Court Opinion

ID: 9482126
Source: CourtListenerOpinion
Date Created: 2023-08-05 08:41:17.771944+00
Date Added: 2024-06-11T17:48:47.123873
License: Public Domain

BOWMAN, Circuit Judge,
dissenting.
I agree with most of the analysis set forth in the well-reasoned opinion of the Court, but I do not agree with its conclusion that Justine’s post-judgment motion for attorney fees should not be viewed in its entirety as a request for attorney fees “attributable to the case” within the meaning of Budinich v. Becton Dickinson & Co., 486 U.S. 196, 202-03, 108 S.Ct. 1717, 1722, 100 L.Ed.2d 178 (1988).

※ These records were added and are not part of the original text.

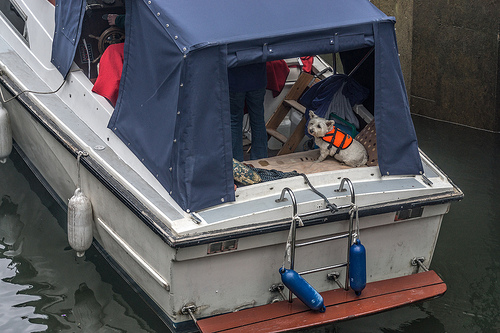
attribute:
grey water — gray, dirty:
[452, 230, 492, 310]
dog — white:
[311, 116, 372, 168]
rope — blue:
[346, 200, 363, 232]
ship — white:
[0, 1, 459, 329]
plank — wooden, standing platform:
[191, 264, 454, 332]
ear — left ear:
[323, 117, 335, 131]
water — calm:
[1, 220, 70, 331]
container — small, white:
[67, 186, 90, 257]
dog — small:
[311, 114, 370, 172]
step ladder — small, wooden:
[268, 76, 324, 152]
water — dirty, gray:
[18, 258, 65, 324]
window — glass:
[0, 2, 37, 44]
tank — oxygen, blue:
[281, 261, 333, 321]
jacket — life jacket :
[319, 125, 356, 155]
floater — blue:
[315, 225, 405, 309]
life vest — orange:
[320, 126, 352, 157]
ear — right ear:
[307, 111, 317, 122]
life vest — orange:
[318, 124, 353, 150]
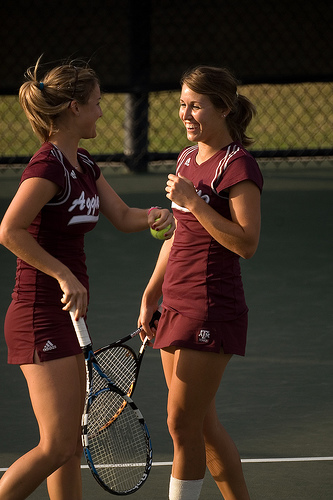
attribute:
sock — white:
[169, 476, 205, 499]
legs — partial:
[159, 349, 258, 499]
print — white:
[51, 147, 107, 223]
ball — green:
[148, 216, 172, 241]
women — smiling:
[1, 65, 264, 500]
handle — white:
[70, 306, 92, 348]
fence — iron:
[1, 0, 332, 171]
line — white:
[1, 456, 332, 474]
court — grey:
[1, 166, 332, 500]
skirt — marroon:
[151, 307, 252, 353]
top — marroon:
[162, 144, 264, 284]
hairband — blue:
[36, 79, 48, 93]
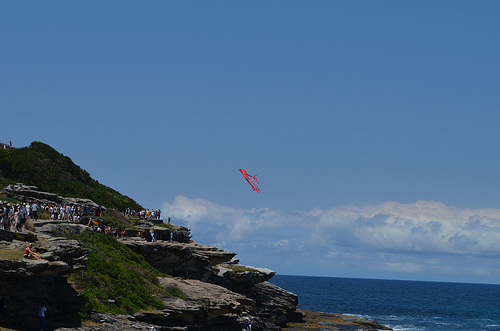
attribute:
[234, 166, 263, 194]
kite — red, flying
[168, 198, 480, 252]
clouds — blue, white, floating, large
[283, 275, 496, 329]
ocean — blue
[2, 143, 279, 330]
hill — large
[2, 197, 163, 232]
people — large, standing, watching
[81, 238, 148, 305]
grass — tall, green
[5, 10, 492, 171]
sky — clear, blue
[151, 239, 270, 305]
rocks — brown, showing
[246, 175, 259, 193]
tail — long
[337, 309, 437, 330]
wave — white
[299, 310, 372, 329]
plateau — flat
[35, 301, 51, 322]
man — standing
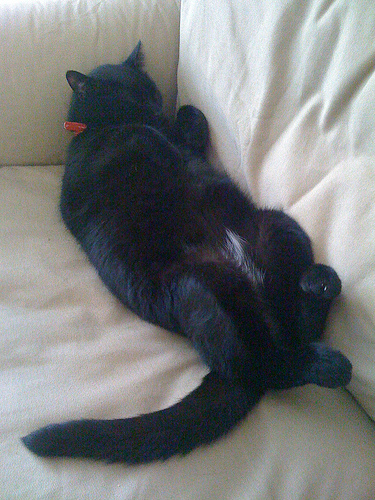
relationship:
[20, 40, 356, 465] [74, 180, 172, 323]
cat resting on back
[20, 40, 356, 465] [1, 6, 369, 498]
cat on sofa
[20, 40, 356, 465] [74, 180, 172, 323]
cat has back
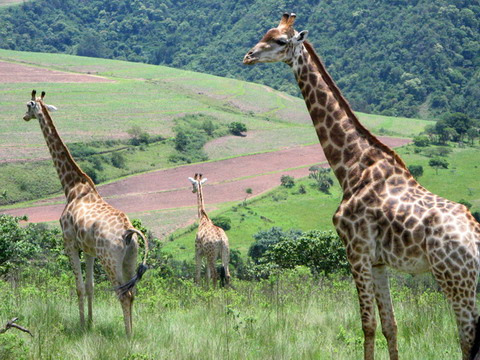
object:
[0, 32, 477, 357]
field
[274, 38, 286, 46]
eye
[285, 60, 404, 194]
neck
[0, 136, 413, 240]
path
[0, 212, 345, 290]
shrubbery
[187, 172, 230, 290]
giraffe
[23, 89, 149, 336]
giraffe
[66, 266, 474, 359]
grass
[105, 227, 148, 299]
tail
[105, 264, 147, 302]
hair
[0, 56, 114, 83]
area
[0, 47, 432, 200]
hill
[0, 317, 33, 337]
branch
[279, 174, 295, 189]
bush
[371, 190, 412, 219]
spot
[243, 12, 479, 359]
giraffe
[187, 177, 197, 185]
horn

All the attorney fees Justine seeks are directly related to the contractual dispute that was tried in the District Court and with respect to which that court entered judgment. As Justine’s post-judgment motion makes clear, what Justine sought in that motion was simply “its costs of this action including a reasonable attorneys [sic] fee as is provided in the Settlement Agreement.” Plaintiff’s Motion to Alter or Amend Judgment, Joint Appendix at 169 (emphasis added). The motion concludes with the request that the court alter or amend its judgment “to include an award to Justine of its costs, including reasonable attorneys’ fees, incurred'in this action, the exact amount of those costs and fees to be determined at the conclusion of this action. ” Id. at 170 (emphasis added). Plainly, Justine sought nothing more than fees “attributable to the case,” and it matters not that its claim for fees is based on an asserted contractual right rather than on a fee-shifting statute. I therefore would hold that all these fees are “attributable to the case.”
Because Justine has sought nothing more than fees “attributable to the case” (or “for the litigation”), it follows that under Budinich Justine’s post-judgment motion did not toll the thirty-day period for filing a notice of appeal as provided in Rule 4 of the Federal Rules of Appellate Procedure. As Justine’s notice of appeal was not filed within thirty days after the District Court’s entry of final judgment, the appeal should be dismissed for lack of jurisdiction. I respectfully dissent from our *1050Court’s strained effort to avoid that result by its reading into Justine’s motion things that are not there.